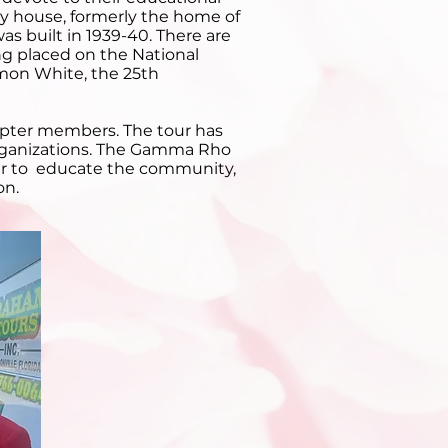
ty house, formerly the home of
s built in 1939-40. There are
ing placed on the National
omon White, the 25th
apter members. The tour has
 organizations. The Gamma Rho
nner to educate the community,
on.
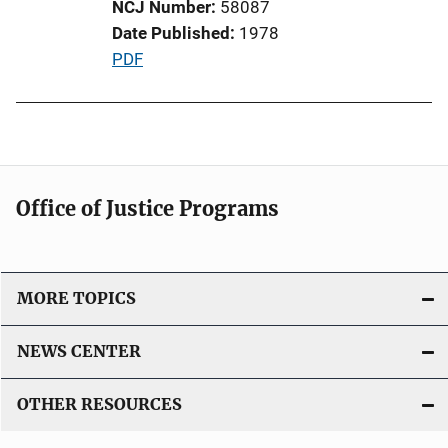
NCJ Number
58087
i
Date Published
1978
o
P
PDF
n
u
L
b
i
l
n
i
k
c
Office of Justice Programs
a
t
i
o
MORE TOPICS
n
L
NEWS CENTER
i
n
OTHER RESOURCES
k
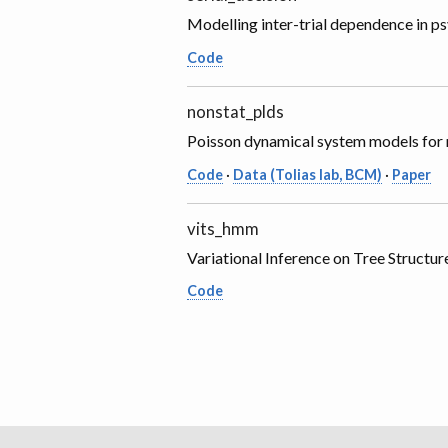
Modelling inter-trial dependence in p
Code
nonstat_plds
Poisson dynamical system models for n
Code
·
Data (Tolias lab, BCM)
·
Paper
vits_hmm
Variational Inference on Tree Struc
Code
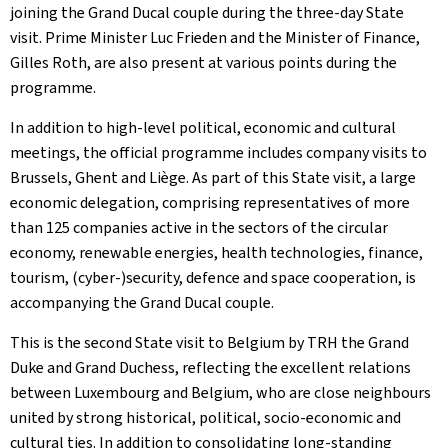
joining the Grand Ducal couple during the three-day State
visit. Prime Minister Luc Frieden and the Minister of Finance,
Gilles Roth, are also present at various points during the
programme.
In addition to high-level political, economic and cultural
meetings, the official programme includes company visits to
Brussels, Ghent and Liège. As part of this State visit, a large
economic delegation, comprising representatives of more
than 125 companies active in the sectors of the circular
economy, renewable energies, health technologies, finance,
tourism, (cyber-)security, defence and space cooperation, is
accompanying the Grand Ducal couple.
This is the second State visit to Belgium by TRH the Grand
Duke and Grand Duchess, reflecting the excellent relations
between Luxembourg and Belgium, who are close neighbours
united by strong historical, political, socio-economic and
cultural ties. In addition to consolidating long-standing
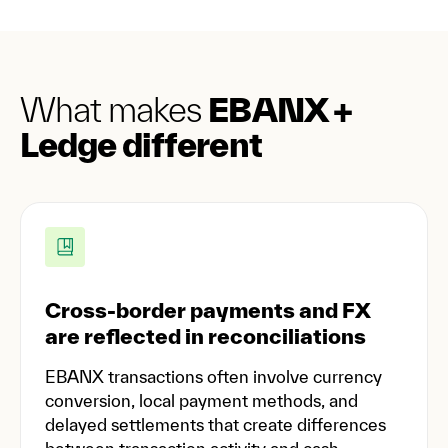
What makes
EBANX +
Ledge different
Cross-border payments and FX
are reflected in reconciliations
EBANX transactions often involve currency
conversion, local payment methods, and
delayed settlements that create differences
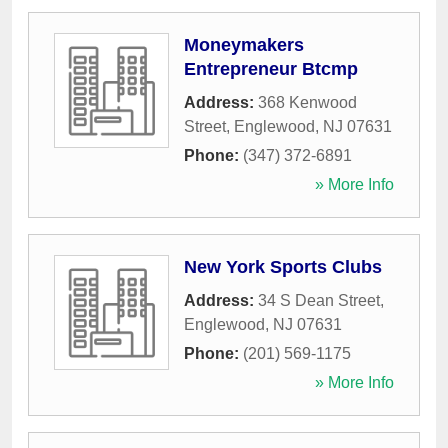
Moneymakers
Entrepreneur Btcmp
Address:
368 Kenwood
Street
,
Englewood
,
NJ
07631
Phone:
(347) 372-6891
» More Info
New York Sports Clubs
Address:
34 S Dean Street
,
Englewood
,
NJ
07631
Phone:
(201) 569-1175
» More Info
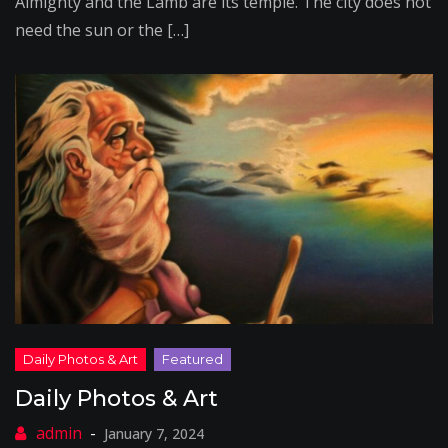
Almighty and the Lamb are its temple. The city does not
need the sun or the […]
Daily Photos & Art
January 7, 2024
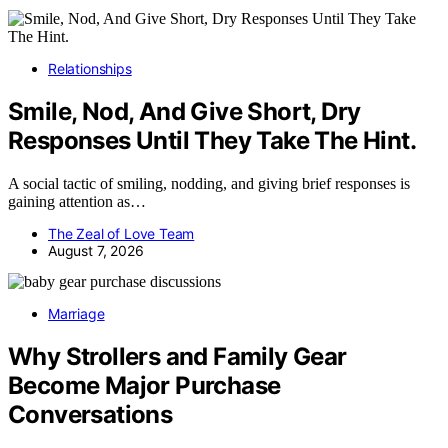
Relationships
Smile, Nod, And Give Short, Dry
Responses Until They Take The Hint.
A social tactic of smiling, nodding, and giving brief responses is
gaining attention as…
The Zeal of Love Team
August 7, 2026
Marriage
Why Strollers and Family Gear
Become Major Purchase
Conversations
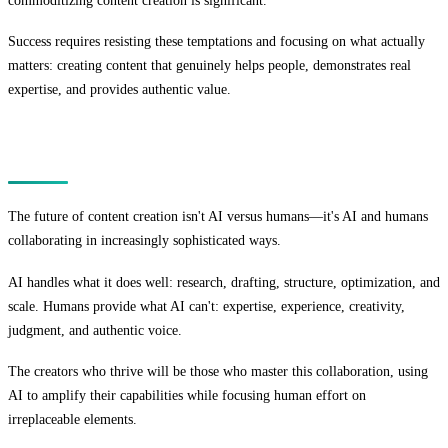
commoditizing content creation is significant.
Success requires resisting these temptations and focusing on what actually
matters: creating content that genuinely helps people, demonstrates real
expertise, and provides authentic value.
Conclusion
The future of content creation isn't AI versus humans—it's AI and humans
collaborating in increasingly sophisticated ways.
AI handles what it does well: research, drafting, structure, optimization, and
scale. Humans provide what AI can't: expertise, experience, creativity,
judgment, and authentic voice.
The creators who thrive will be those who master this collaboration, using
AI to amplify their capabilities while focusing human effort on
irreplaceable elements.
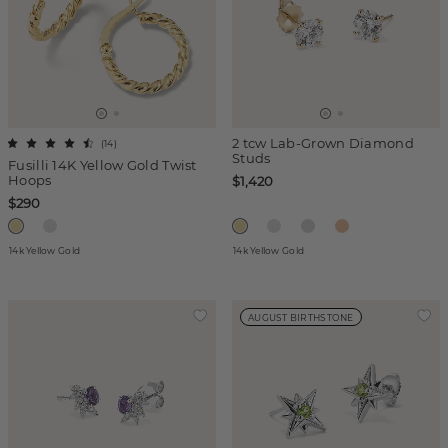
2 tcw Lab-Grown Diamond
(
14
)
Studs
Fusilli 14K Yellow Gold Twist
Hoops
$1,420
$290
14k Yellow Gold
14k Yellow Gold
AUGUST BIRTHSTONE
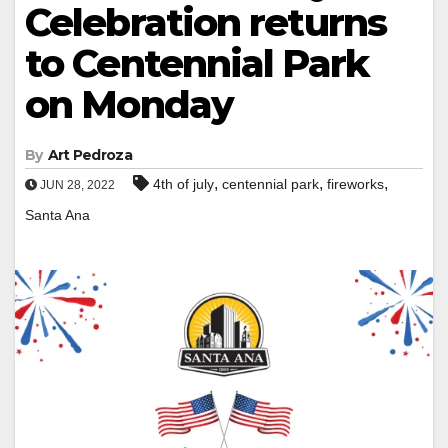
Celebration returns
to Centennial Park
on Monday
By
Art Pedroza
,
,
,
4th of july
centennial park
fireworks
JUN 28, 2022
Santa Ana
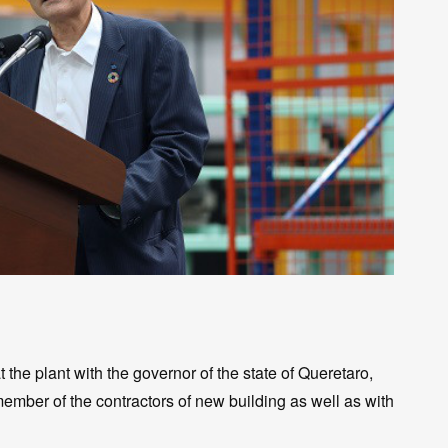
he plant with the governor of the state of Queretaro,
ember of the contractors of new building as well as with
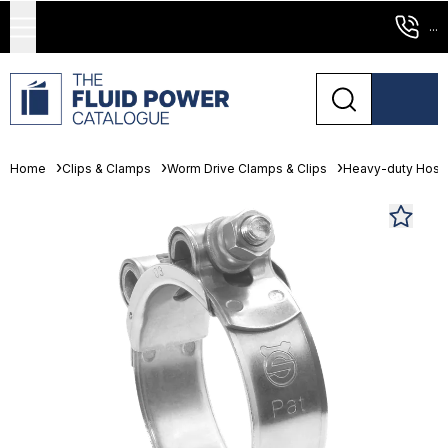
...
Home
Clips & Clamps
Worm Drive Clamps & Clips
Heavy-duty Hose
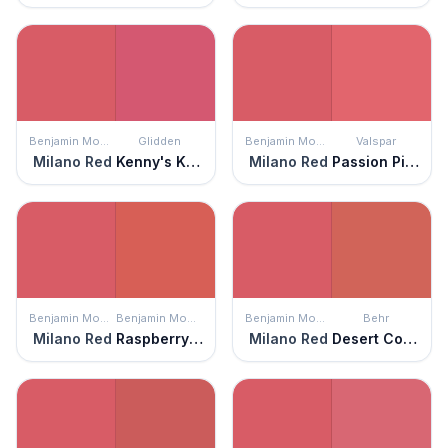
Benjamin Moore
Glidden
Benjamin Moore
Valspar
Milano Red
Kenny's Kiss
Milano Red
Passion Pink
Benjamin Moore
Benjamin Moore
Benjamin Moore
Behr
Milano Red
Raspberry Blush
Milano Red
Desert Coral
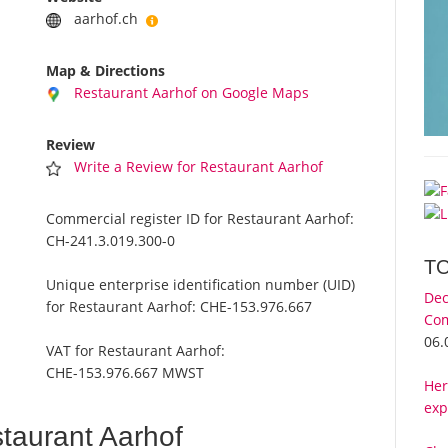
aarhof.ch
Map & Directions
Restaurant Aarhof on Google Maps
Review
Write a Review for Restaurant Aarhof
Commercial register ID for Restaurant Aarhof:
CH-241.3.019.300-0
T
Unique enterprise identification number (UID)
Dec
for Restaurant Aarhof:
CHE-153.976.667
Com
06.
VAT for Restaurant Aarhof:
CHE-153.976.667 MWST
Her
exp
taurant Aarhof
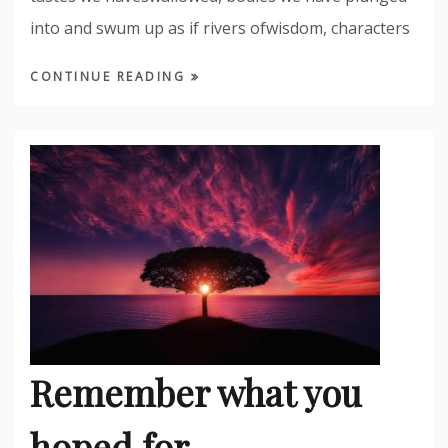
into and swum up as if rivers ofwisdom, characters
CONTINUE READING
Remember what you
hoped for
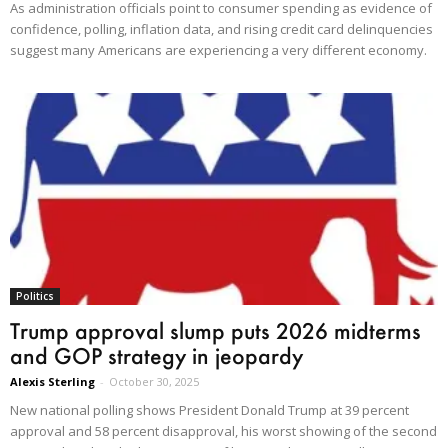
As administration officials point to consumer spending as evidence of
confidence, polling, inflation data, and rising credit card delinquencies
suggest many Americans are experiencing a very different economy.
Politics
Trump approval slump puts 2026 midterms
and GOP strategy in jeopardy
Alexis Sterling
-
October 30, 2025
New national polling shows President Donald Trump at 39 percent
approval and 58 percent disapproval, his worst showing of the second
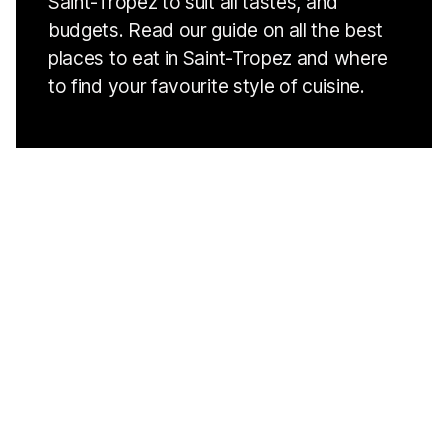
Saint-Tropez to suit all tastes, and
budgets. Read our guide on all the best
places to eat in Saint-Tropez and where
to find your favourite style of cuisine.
-.-.-
* **What you need to do**: Copy out every line in the listing where the word "different" appears.

* **Solution for this problem**:
Ledge different
suggest many Americans are experiencing a very different economy.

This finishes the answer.